Hepatocytes derived from PG/GG ESCs rescue Fah-deficient mice from liver failure. (A) NTBC withdrawal protocol. (B) Body weight curves of PG/GG- and N ESC-chimeric, non-chimeric, and Fah-deficient (KO) control mice off NTBC. The slightly higher weight loss observed in the KO mice as compared to non-chimeric mice is most likely due to differences in mouse strain background (129S4 vs. 129S4 X C57BL/6, respectively). (C) qRT-PCR shows Fah gene expression levels 3 weeks after NTBC withdrawal (except PG 11 that was on NTBC) relative to wild-type (WT) mice. (D–F) Fah immunostaining (red) on liver sections of a non-chimeric mouse (D), and of chimeric mice with ~20% (E) or ~90% (F) liver repopulation.

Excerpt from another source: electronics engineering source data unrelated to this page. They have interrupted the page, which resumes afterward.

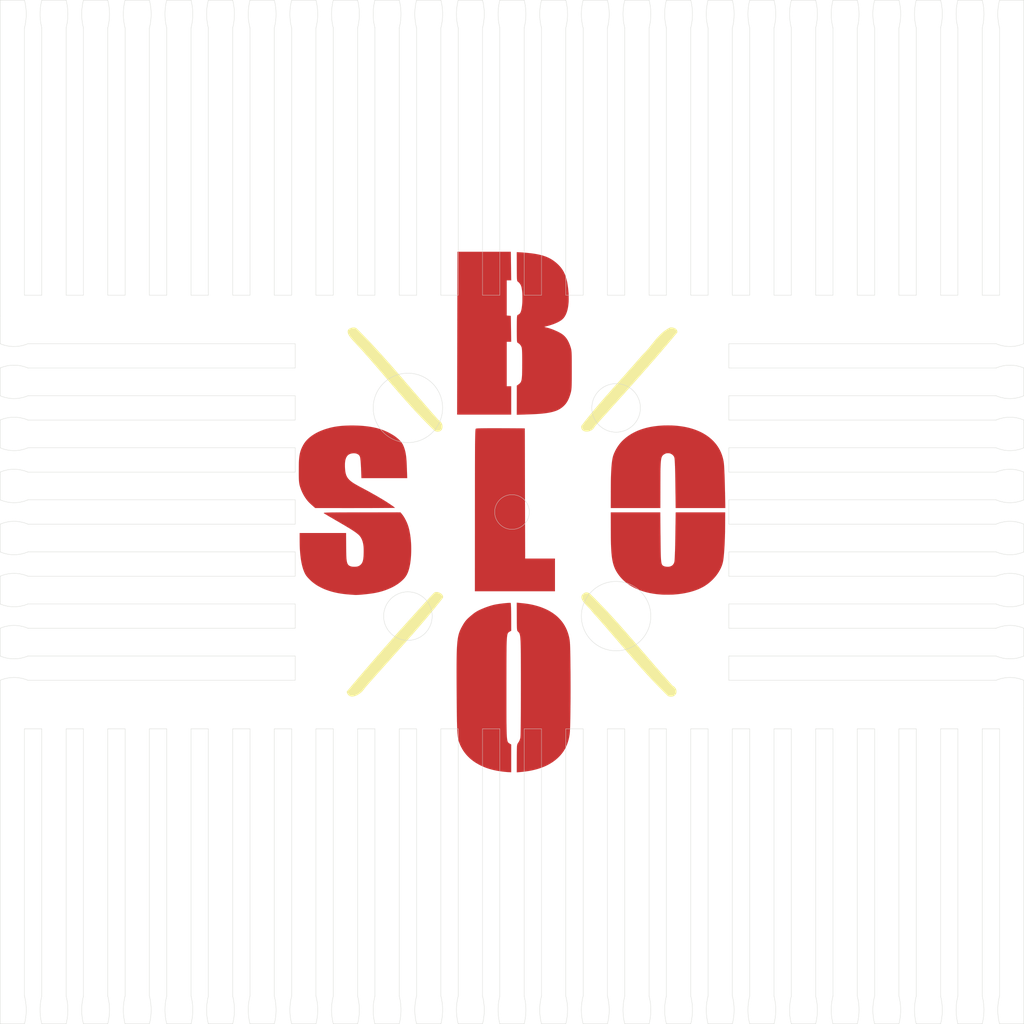
<source format=kicad_pcb>
(kicad_pcb (version 20221018) (generator pcbnew)

  (general
    (thickness 1.6)
  )

  (paper "A2")
  (title_block
    (date "2023-10-10")
  )

  (layers
    (0 "F.Cu" signal)
    (31 "B.Cu" signal)
    (32 "B.Adhes" user "B.Adhesive")
    (33 "F.Adhes" user "F.Adhesive")
    (34 "B.Paste" user)
    (35 "F.Paste" user)
    (36 "B.SilkS" user "B.Silkscreen")
    (37 "F.SilkS" user "F.Silkscreen")
    (38 "B.Mask" user)
    (39 "F.Mask" user)
    (40 "Dwgs.User" user "User.Drawings")
    (41 "Cmts.User" user "User.Comments")
    (42 "Eco1.User" user "User.Eco1")
    (43 "Eco2.User" user "User.Eco2")
    (44 "Edge.Cuts" user)
    (45 "Margin" user)
    (46 "B.CrtYd" user "B.Courtyard")
    (47 "F.CrtYd" user "F.Courtyard")
    (48 "B.Fab" user)
    (49 "F.Fab" user)
    (50 "User.1" user)
    (51 "User.2" user)
    (52 "User.3" user)
    (53 "User.4" user)
    (54 "User.5" user)
    (55 "User.6" user)
    (56 "User.7" user)
    (57 "User.8" user)
    (58 "User.9" user)
  )

  (setup
    (pad_to_mask_clearance 0)
    (pcbplotparams
      (layerselection 0x00010fc_ffffffff)
      (plot_on_all_layers_selection 0x0000000_00000000)
      (disableapertmacros false)
      (usegerberextensions false)
      (usegerberattributes true)
      (usegerberadvancedattributes true)
      (creategerberjobfile true)
      (dashed_line_dash_ratio 12.000000)
      (dashed_line_gap_ratio 3.000000)
      (svgprecision 4)
      (plotframeref false)
      (viasonmask false)
      (mode 1)
      (useauxorigin false)
      (hpglpennumber 1)
      (hpglpenspeed 20)
      (hpglpendiameter 15.000000)
      (dxfpolygonmode true)
      (dxfimperialunits true)
      (dxfusepcbnewfont true)
      (psnegative false)
      (psa4output false)
      (plotreference true)
      (plotvalue true)
      (plotinvisibletext false)
      (sketchpadsonfab false)
      (subtractmaskfromsilk false)
      (outputformat 1)
      (mirror false)
      (drillshape 1)
      (scaleselection 1)
      (outputdirectory "")
    )
  )

  (net 0 "")

  (footprint "SloBloFP:SloBloLogo_123x150" (layer "F.Cu") (at 285 200))

  (gr_line (start 420.5 137.5) (end 425.5 137.5)
    (stroke (width 0.1) (type default)) (layer "Edge.Cuts") (tstamp 006e4328-e1d4-43a6-9a5d-ce95f2897933))
  (gr_arc (start 228.5 52.5) (mid 229 57) (end 228.5 60.5)
    (stroke (width 0.1) (type default)) (layer "Edge.Cuts") (tstamp 00e8c496-5376-49db-99a8-531e6f333d5e))
  (gr_line (start 145.5 158.5) (end 222.5 158.5)
    (stroke (width 0.1) (type default)) (layer "Edge.Cuts") (tstamp 01aa15c9-0063-4134-a524-fe58223c67d2))
  (gr_line (start 432.5 173.5) (end 432.5 181.5)
    (stroke (width 0.1) (type default)) (layer "Edge.Cuts") (tstamp 01d06c1c-4f60-4801-85b4-9d4a1c153d77))
  (gr_arc (start 432.5 226.5) (mid 428 227.3) (end 424.5 226.5)
    (stroke (width 0.1) (type default)) (layer "Edge.Cuts") (tstamp 01fa4624-0760-451a-8586-4a813996839e))
  (gr_arc (start 144.5 339.5) (mid 145 343) (end 144.5 347.5)
    (stroke (width 0.1) (type default)) (layer "Edge.Cuts") (tstamp 026350e1-57f1-4c33-ad8a-c3869fc6a578))
  (gr_line (start 365.5 52.5) (end 372.5 52.5)
    (stroke (width 0.1) (type default)) (laye
... [60144 chars truncated]
</source>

Nuclei are stained with DAPI (blue). (G–J) Plots showing serum concentrations of bilirubin, albumin, alkaline phosphatase (AP), and alanine aminotransferase (ALT) in adult mice 3 weeks after NTBC withdrawal. Error bars represent average relative to initial body weight ± SE for 4 N ESC-chimeric, 3 PG/GG ESC-chimeric, 4 non-chimeric, and 8 KO mice in (B), additional 3 WT mice in (G–J), and 1 WT, 2 N ESC-chimeric, 4 PG/GG ESC-chimeric, 1 non-chimeric, and 1 KO mice in (C). *P < 0.05, ***P < 0.0001. Size bars = 100 µm.